Saturday, January 2, 2010
I am not sure what I aim to achieve with this blog. I acquired the address almost 18 months ago and this is my first post. My initial thought was to blog about my wife's illness while she was fighting it. Partly as therapeutic reflection for myself but also to put something 'out there' for the spouses and primary carers of other cancer patients. There seems to be no shortage of literature for cancer sufferers but an absolute dearth of information for those that support them.
I procrastinated or decided not to start because it felt somehow disloyal to Jelena for me to blog about her illness while she was alive. It was "her" illness after all. Although to me it very much felt like "our" illness. And this feeling of disloyalty is at the heart of being the supporter of someone with cancer. It is an asymmetric relationship and this takes its toll over the years.
I remember very early on in her fight, probably after her third cycle of Carbo-Taxol in the winter of 1998, she said something to me which introduced the idea which was to eat away at me over the years.

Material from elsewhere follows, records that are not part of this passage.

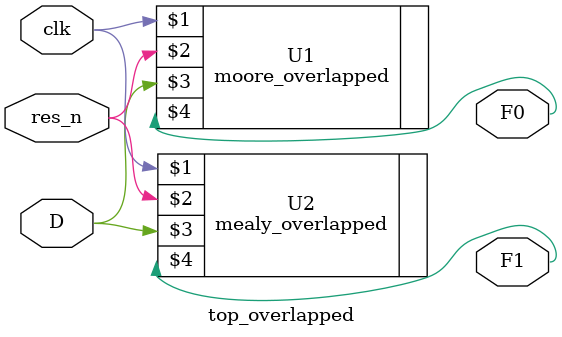
<source format=sv>
module top_overlapped (clk, res_n, D, F0, F1);

input logic clk, res_n, D;
output logic 		 F0, F1;

moore_overlapped U1 (clk, res_n, D, F0);
mealy_overlapped U2 (clk, res_n, D, F1);

endmodule

</source>
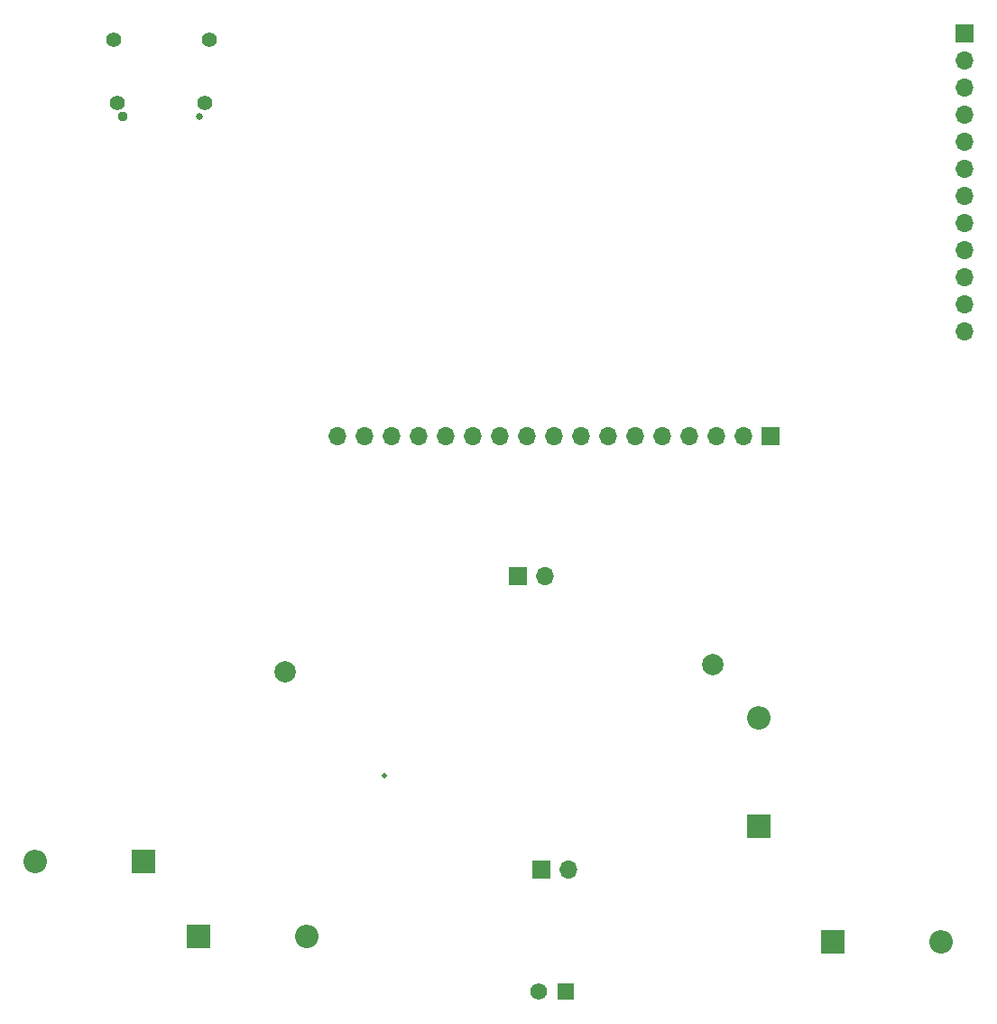
<source format=gbr>
G04 #@! TF.GenerationSoftware,KiCad,Pcbnew,9.0.0*
G04 #@! TF.CreationDate,2025-04-14T13:30:53-05:00*
G04 #@! TF.ProjectId,PlanB,506c616e-422e-46b6-9963-61645f706362,rev?*
G04 #@! TF.SameCoordinates,Original*
G04 #@! TF.FileFunction,Soldermask,Bot*
G04 #@! TF.FilePolarity,Negative*
%FSLAX46Y46*%
G04 Gerber Fmt 4.6, Leading zero omitted, Abs format (unit mm)*
G04 Created by KiCad (PCBNEW 9.0.0) date 2025-04-14 13:30:53*
%MOMM*%
%LPD*%
G01*
G04 APERTURE LIST*
%ADD10R,1.575000X1.575000*%
%ADD11C,1.575000*%
%ADD12R,2.200000X2.200000*%
%ADD13O,2.200000X2.200000*%
%ADD14C,2.000000*%
%ADD15R,1.700000X1.700000*%
%ADD16O,1.700000X1.700000*%
%ADD17C,0.500000*%
%ADD18C,0.650000*%
%ADD19C,0.950000*%
%ADD20C,1.400000*%
G04 APERTURE END LIST*
D10*
X128298500Y-147616400D03*
D11*
X125798500Y-147616400D03*
D12*
X153390600Y-142951200D03*
D13*
X163550600Y-142951200D03*
D12*
X88716000Y-135473100D03*
D13*
X78556000Y-135473100D03*
D14*
X142087600Y-116967000D03*
D15*
X123799600Y-108737400D03*
D16*
X126339600Y-108737400D03*
D15*
X147574000Y-95580200D03*
D16*
X145034000Y-95580200D03*
X142494000Y-95580200D03*
X139954000Y-95580200D03*
X137414000Y-95580200D03*
X134874000Y-95580200D03*
X132334000Y-95580200D03*
X129794000Y-95580200D03*
X127254000Y-95580200D03*
X124714000Y-95580200D03*
X122174000Y-95580200D03*
X119634000Y-95580200D03*
X117094000Y-95580200D03*
X114554000Y-95580200D03*
X112014000Y-95580200D03*
X109474000Y-95580200D03*
X106934000Y-95580200D03*
D17*
X111277400Y-127431800D03*
D14*
X102006400Y-117664900D03*
D15*
X126029800Y-136220200D03*
D16*
X128569800Y-136220200D03*
D12*
X146405600Y-132156200D03*
D13*
X146405600Y-121996200D03*
D15*
X165735000Y-57810400D03*
D16*
X165735000Y-60350400D03*
X165735000Y-62890400D03*
X165735000Y-65430400D03*
X165735000Y-67970400D03*
X165735000Y-70510400D03*
X165735000Y-73050400D03*
X165735000Y-75590400D03*
X165735000Y-78130400D03*
X165735000Y-80670400D03*
X165735000Y-83210400D03*
X165735000Y-85750400D03*
D18*
X93947800Y-65574000D03*
D19*
X86747800Y-65574000D03*
D20*
X94837800Y-58374000D03*
X94477800Y-64324000D03*
X86217800Y-64324000D03*
X85857800Y-58374000D03*
D12*
X93853000Y-142506100D03*
D13*
X104013000Y-142506100D03*
M02*

</source>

'You know the one thing that keeps me going... It is your absolute conviction that I'm going to be OK'
I pulled her to me and hugged her because I didn't want her to see my face. Inside my head I was thinking,
'Sh*t! But those are just words. You're going to die'
I had, of course, done my research. Jelena had been diagnosed with a stage 1c left ovarian adenocarcinoma (she also had a rare genetic disorder called Lynch syndrome type II which essentially meant that she had lost her father and all of his brothers to cancer). She had had only a left salpingo oopherectomy (they only took out the ovary with the tumour) and adjuvant chemotherpahy because she desperately wanted to have children and had ignored the advice to have a radical hysterectomy and bilateral oopherectomy. With this diagnosis at the time Jelena had a five year survival expectation of around 90%. But somehow I got it into my head that she had a 5% chance. Like most reasonable, educated, balanced 29 year-olds.... I had completely panicked and failed to take in the most important bit of information.
My ignorance is not really the issue here although it contributed. The problem was that now Jelena had cancer I could no longer tell her everything. She could cry in the night about how scared she was and wail about the injustice of it all. I could not.
What she said to me was,
'...the one that keeps me going... is your absolute conviction that I'm going to be OK'
What I heard was
'I want you to lie to me. I need you to lie to me. You can't tell me how scared you are. I'm not strong enough to carry your fears...'
Neither was I but that is for another day.
If you are the primary carer of someone with cancer, please find someone you can talk to about your fears. It will make your life much much more bearable. I laboured under some kind of demented superman complex that I could carry my wife, her family and my own on my back for almost three years before I got any real help. I have been seeing a therapist on and off for about 8 years and this blog may become an extension of that process.
I set myself no targets with this blog. I will simply reflect upon the time I spent walking with Jelena and cancer and see what I learn along the way. I hope to unwind some of it in order to be as good a father as I can to our four year old daughter. If that is in some way helpful to others then that will make me happy.